- EXCERPT TO READ

^^^^^^^^

At the Detroit Zoo
Male Kaskapahtew (“Kaska”) and female Waziyata (“Wazi”) are easy to tell apart; Kaska’s lush coat is jet black and Wazi’s is snowy white. Kaska – whose full name means “smoke” in Cree – was born in 2010. Wazi’s full name means “north” in Lakota; she was born in 2008. The pair of gray wolves can be seen in the Cotton Family Wolf Wilderness, located at the southwest corner of the Zoo. This 2-acre habitat features grassy hills and meadows, native Michigan trees, a flowing stream and pond, dens and elevated rock outcroppings from which the wolves can survey their surroundings. Zoo visitors are able to see the animals from many vantage points around the $1.4 million habitat – including from the historic Log Cabin, which features an observation area with expansive glass viewing windows that allow people to get nose to snout with the wolves.
The gray wolf resembles a large domestic dog, with longer legs, larger feet and a narrower chest. It can have a coat in a variety of colors, including brown, red, gray, black or white. The wolf has two layers of fur – a top coarse guard layer and a soft undercoat.
The Hidden Life of Wolves
A National Geographic photo exhibition called “The Hidden Life of Wolves” is on display in the historic Log Cabin adjacent to the Cotton Family Wolf Wilderness. The traveling exhibition includes 21 images by award-winning filmmakers Jim and Jamie Dutcher, who observed wolves for six years at the edge of Idaho’s Sawtooth Wilderness and documented their behaviors. The collection of photographs is intended to dispel the myths about wolves and educate visitors about the importance of protecting them.

^^^^^^^^

- EXERCISE DATA
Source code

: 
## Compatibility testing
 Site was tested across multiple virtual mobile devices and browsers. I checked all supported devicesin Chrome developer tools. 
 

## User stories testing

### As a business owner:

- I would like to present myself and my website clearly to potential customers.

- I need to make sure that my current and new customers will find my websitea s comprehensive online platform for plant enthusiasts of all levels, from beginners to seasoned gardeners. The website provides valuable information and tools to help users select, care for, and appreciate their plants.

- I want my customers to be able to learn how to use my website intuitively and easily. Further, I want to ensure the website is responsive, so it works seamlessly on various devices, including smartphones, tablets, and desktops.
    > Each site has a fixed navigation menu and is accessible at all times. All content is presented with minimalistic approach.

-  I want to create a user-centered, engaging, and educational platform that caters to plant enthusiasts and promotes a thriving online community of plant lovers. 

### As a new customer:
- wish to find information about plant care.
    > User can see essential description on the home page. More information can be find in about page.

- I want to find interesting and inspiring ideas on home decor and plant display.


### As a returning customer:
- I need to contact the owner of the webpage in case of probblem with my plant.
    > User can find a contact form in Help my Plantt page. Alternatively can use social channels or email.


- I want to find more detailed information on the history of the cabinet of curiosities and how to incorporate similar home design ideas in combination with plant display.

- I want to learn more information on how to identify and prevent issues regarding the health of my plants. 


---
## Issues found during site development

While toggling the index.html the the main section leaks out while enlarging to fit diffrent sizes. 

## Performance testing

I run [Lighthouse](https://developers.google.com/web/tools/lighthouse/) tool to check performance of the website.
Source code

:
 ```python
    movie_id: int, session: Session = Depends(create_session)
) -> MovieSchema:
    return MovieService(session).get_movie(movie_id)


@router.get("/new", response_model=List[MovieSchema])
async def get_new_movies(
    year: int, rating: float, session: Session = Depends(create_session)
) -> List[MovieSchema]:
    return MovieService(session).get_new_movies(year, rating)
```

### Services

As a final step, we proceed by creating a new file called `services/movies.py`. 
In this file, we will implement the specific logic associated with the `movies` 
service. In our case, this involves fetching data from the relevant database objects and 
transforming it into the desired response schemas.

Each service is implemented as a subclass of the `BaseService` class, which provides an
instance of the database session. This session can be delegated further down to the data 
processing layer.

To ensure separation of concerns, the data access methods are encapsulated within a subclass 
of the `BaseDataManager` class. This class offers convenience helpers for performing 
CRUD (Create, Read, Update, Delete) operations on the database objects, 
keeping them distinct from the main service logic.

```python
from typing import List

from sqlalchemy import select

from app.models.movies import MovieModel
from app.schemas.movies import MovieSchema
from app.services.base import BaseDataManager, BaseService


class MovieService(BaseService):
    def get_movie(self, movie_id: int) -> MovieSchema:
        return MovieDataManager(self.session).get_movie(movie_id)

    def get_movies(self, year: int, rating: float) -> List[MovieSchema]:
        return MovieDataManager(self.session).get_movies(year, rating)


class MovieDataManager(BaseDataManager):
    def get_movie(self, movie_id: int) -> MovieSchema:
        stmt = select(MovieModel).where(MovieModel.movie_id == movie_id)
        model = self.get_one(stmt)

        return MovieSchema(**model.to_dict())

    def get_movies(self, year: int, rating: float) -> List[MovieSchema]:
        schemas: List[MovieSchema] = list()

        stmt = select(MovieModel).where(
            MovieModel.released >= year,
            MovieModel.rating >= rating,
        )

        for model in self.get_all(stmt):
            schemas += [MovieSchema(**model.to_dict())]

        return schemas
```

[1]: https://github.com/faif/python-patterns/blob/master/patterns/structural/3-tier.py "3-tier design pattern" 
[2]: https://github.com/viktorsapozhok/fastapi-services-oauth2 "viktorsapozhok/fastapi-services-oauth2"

^^^^^^^^

- WORK REQUEST
According to the text about the Detroit Zoo wolves, how many images are in the traveling exhibition "The Hidden Life of Wolves"?

- TASK OUTPUT
The exhibition includes 21 images.